Electronics Prototyping Plate Kit Board For Raspberry Pi Coming Soon
An anonymous reader writes "Outside of the Raspberry Pi Foundation, it seems work is being done to support the tiny PC with add-ons. One of the companies set to launch such a product is Adafruit, which has just announced an electronics plate kit for the device. The kit is currently in the prototype stages, but once released Adafruit is hoping to encourage people to use the board to prototype electronic circuits and create some embedded computer projects. It's certainly an idea that will excite those coming to the Raspberry Pi who have experience with Arduino."
O.K. - this is a selfish request for info I'm too lazy to look up for myself...
What's the ETA and source for direct connect digital camera support? I know there's USB support through the standard Linux stack, but there's that tantalizing little camera port on the Pi that gets mentioned every so often.
Will it support multiple cameras?
Will it support higher bandwidth than USB?
Will it have any decent general purpose driver support?
Is it just a phantom port like the one on the Beagle/Panda boards where there's not actually any camera on the market that connects to it?
My future four-eyed autonomous rover wants to know!
It's a pretty annoying oversight that the rpi board doesn't have any holes for mounting screws, so you'd hope that an add-on plate like this might correct that oversight.
But nope.
You can never know everything, and part of what you do know will always be wrong. Perhaps even the most important part.
It would be nice being able to purchase a Raspberry Pi instead of only "registering your interest".
I hate seeing a product hyped in the media, when it is not available. The Raspberry Pi has the potential of being a game changer. Until now, it's only press announcements from my POV.
Try this: http://shop.ciseco.co.uk/slice-of-pi/
Or this: http://www.skpang.co.uk/catalog/raspberry-pi-cover-with-breadboard-area-red-p-1071.html
etc. I currently have the SKPang one for my Pi.
Yes, get this geeky crap of Slashdot, we want more stories about Ron Paul and the TSA!
I am TheRaven on Soylent News
You know that the RPi is also manufactured in a third world country, likely in what looks like the other "slave farms" which manufacture electronics, right? They abandoned plans to produce it in the UK.
So you enjoy paying hundreds of dollars to big corporations for every little gadget you want, padding their profit margins and encouraging the slave farms in third world countries where they manufacture them? RPi is a symbol that this shit isn't rocket science and within the ability of many people to do things for themselves for about the cost of you and someone else having a meal and drinks at Buffalo Wild Wings. You don't think that's worthy of discussion?
RPi would be a symbol of that if it essentially wasn't "hey we get these socs from here and have this another company do the boards and assemble them and then these bunch of other companies to sell the thing".
and isn't this a dupe anyways? I'm pretty sure I saw this adafruit post already(and there's another similar breakout board product going on somewhere else).

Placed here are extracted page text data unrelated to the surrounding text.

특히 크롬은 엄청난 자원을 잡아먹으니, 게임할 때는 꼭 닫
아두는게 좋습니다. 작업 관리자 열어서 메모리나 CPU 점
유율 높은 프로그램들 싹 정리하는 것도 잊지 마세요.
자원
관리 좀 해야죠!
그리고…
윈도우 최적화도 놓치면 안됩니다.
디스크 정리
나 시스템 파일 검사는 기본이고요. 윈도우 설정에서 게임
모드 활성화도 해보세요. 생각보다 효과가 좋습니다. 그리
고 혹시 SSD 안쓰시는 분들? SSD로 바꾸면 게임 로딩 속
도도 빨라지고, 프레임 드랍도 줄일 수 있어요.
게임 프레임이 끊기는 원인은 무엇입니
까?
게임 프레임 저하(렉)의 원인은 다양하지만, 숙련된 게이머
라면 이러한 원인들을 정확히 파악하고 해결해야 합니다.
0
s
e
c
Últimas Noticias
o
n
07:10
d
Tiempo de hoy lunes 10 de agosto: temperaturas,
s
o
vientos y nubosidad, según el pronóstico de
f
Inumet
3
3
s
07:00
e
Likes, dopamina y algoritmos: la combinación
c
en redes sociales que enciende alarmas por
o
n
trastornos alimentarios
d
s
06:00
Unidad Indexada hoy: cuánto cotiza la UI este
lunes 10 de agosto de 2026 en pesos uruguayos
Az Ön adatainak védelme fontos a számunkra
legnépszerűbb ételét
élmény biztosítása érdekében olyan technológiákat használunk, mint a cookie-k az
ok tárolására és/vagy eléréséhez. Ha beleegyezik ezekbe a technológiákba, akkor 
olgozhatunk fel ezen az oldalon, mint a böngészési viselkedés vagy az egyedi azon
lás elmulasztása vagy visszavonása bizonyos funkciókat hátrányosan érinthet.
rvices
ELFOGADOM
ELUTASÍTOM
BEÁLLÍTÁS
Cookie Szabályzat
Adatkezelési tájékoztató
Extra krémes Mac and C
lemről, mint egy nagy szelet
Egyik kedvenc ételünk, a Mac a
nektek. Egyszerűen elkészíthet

world was created 5 seconds before this post as it is.
you made a perfboard
I was looking yesterday if some company expanding a little on Raspberry Pi. Add LCD, serial ports, connection for WiFi boards and you are on par with many dev boards and SBCs that are sold for hundreds of $$.
...except that will start pushing up the price, which is the Pi's way of grabbing attention.
Let's face it, there is nothing particularly revolutionary, hardware-wise, about the Pi. The important thing is that its so cheap that people will buy it first, and find out what it can do for them later. This is harking back to the days when the British PC market was dominated by British-designed machines like the BBC Model B - which the Pi makers invoke - and the Sinclair Spectrum/ZX81 which are actually more obviously relevant to the Pi because they were incredibly cheap. Actually, the BBC Micro was also incredibly cheap compared with the (inflated) UK price of an Apple II (the sensible comparison - the BBC ended up occupying the same niche in the UK that the Apple II did in the US), but it wasn't as affordable as the ZXs.
A more realistic way of teaching kids to program is to use Scratch, Python or (insert language of choice) on a regular desktop or a tablet - sandboxing it as a web app or a virtual machine if you worry about kids "breaking" things. You have to provide PSU, monitor, keyboard mouse, network to use a Pi, and there are other reasons for getting regular PCs or tablets onto kid's desks. However, if the Pi can generate interest by appealing to the ZX81 spirit then what's not to like?
The fly in the ointment is that its simply not economical to actually make the things in the UK.
In a survey of 100 programmers, 111111 thought that duck-typing was a good idea.
... This is the era of marketing, not the era of innovation (e.g., people talking of Arduino instead of Atmel, Raspberry Pi instead of Broadcom, etc.)
Hes a troll.
The Pi board design schematic and PCB layout are all there for the world to see. Theres it nothing new, special or novel about the design itself, its all off the shelf components.
He *may* be bitching about the broadcom SoC that has some documentation that is not available without signing an NDA ( like the GPU ), but its not a real biggie. Take the issue up with Broadcom, not RPi.